→ **Aim**:
Can you copy the lines below word for word, leaving out the pictures?

(begin)

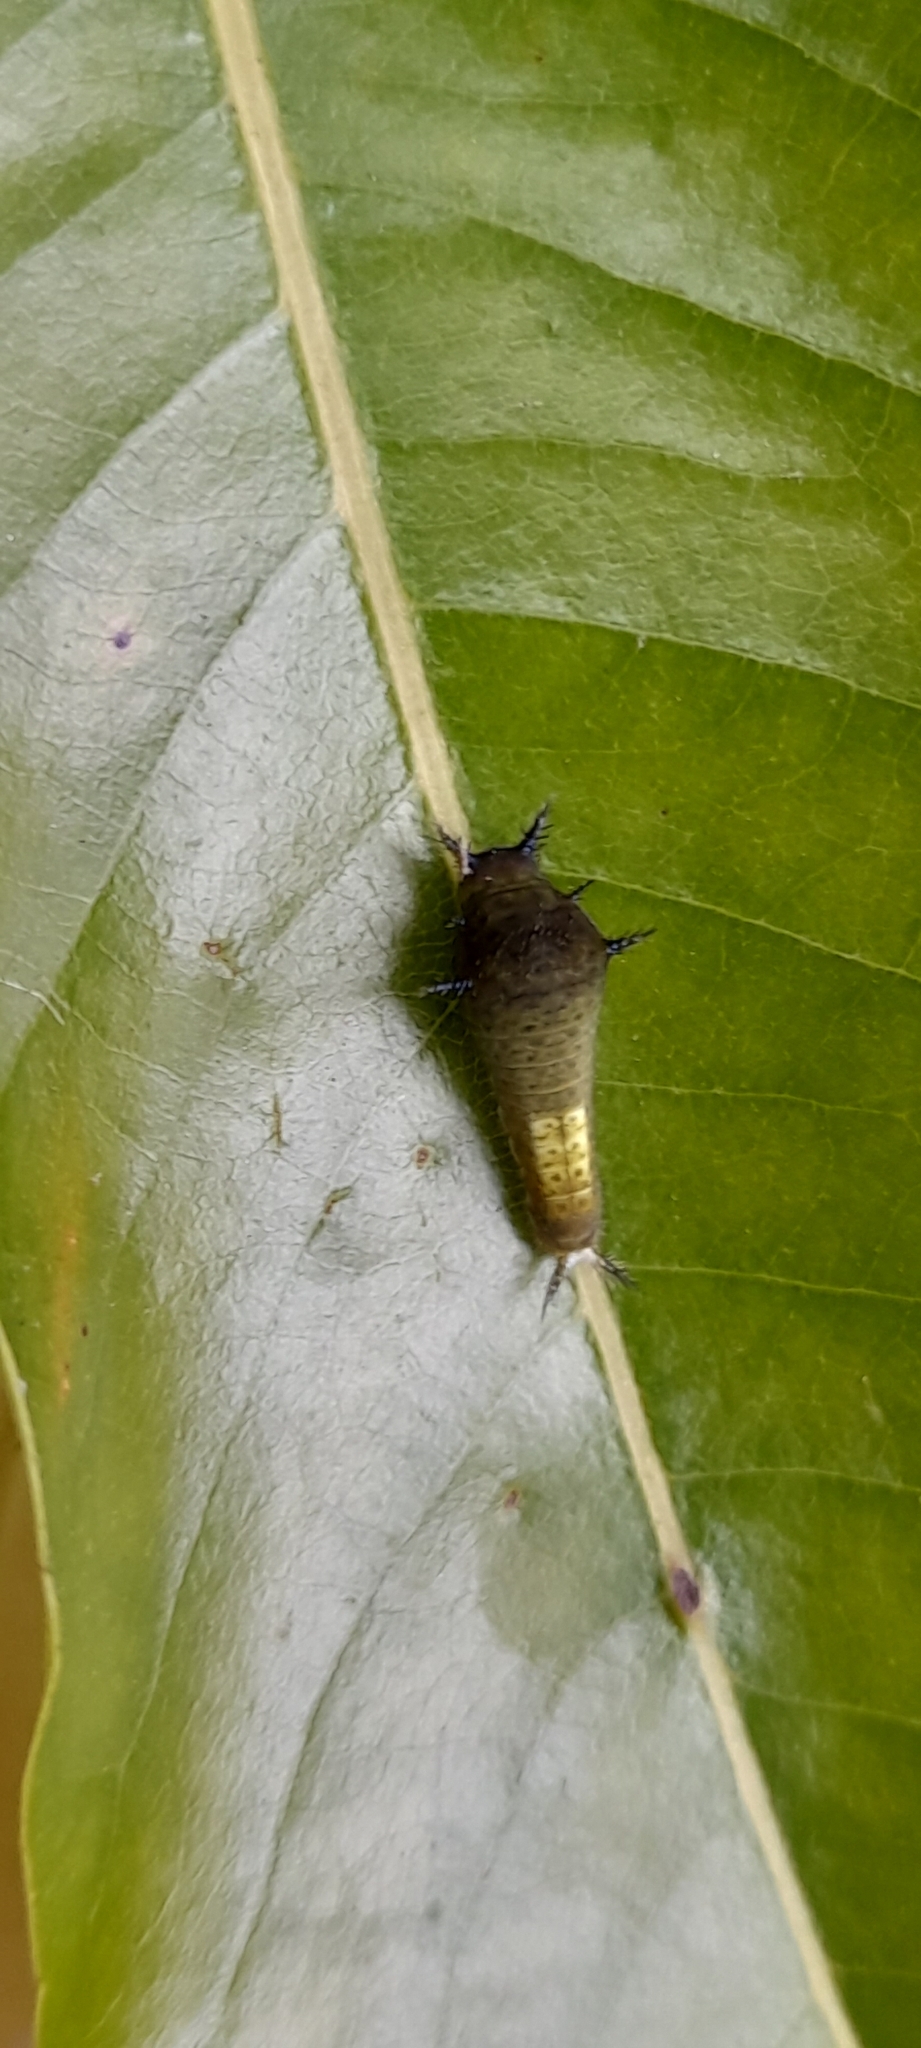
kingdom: Animalia
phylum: Arthropoda
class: Insecta
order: Lepidoptera
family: Papilionidae
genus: Graphium
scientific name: Graphium agamemnon
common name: Tailed jay
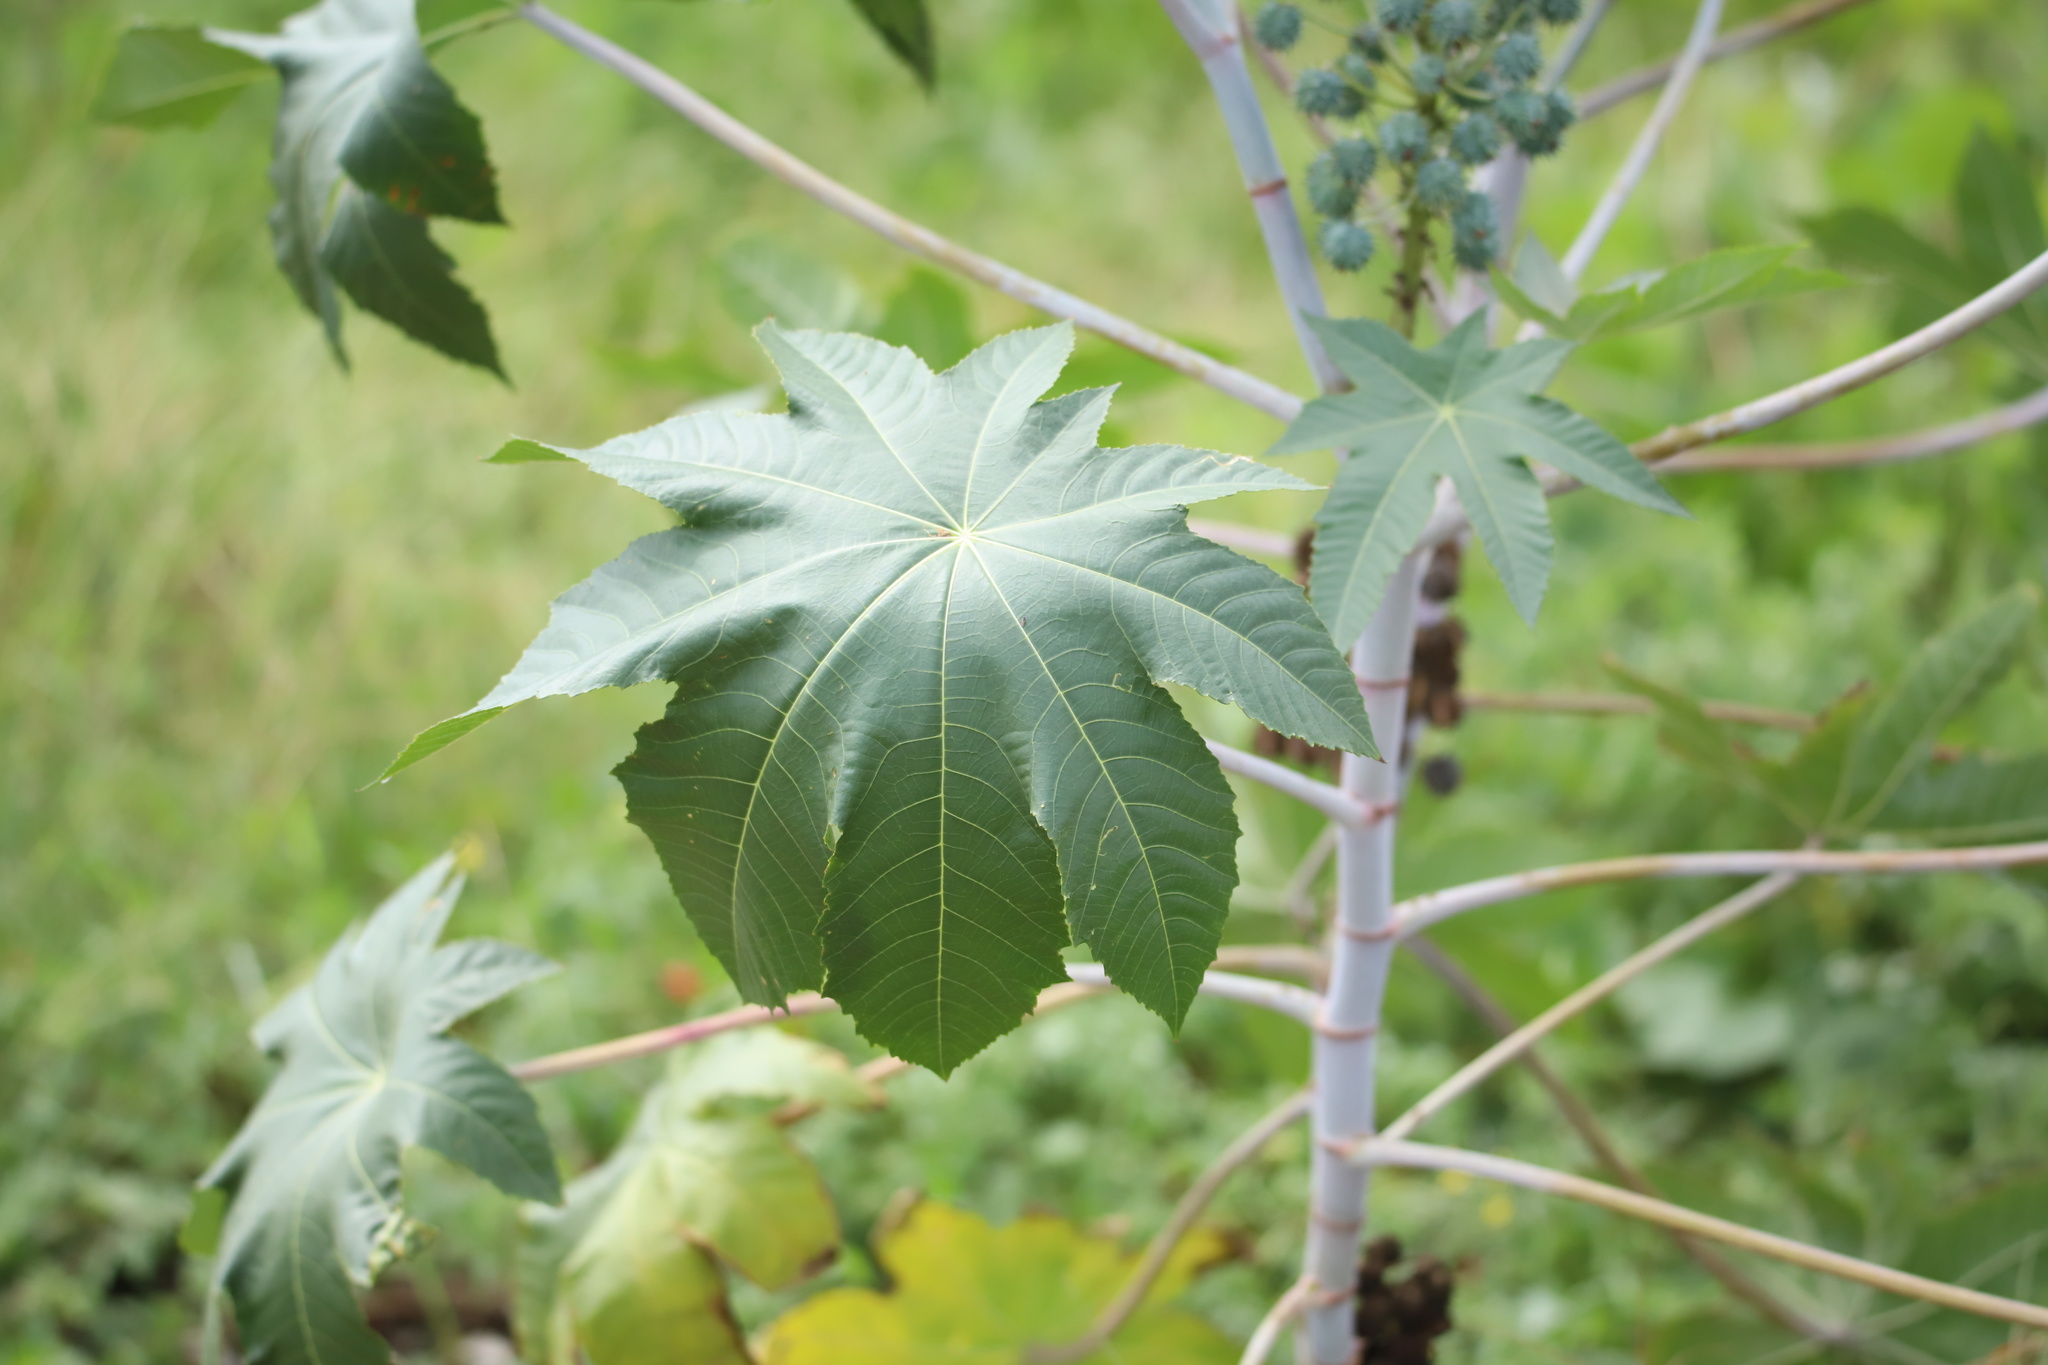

(end)

→ **Task solution**:
kingdom: Animalia
phylum: Arthropoda
class: Insecta
order: Lepidoptera
family: Papilionidae
genus: Graphium
scientific name: Graphium agamemnon
common name: Tailed jay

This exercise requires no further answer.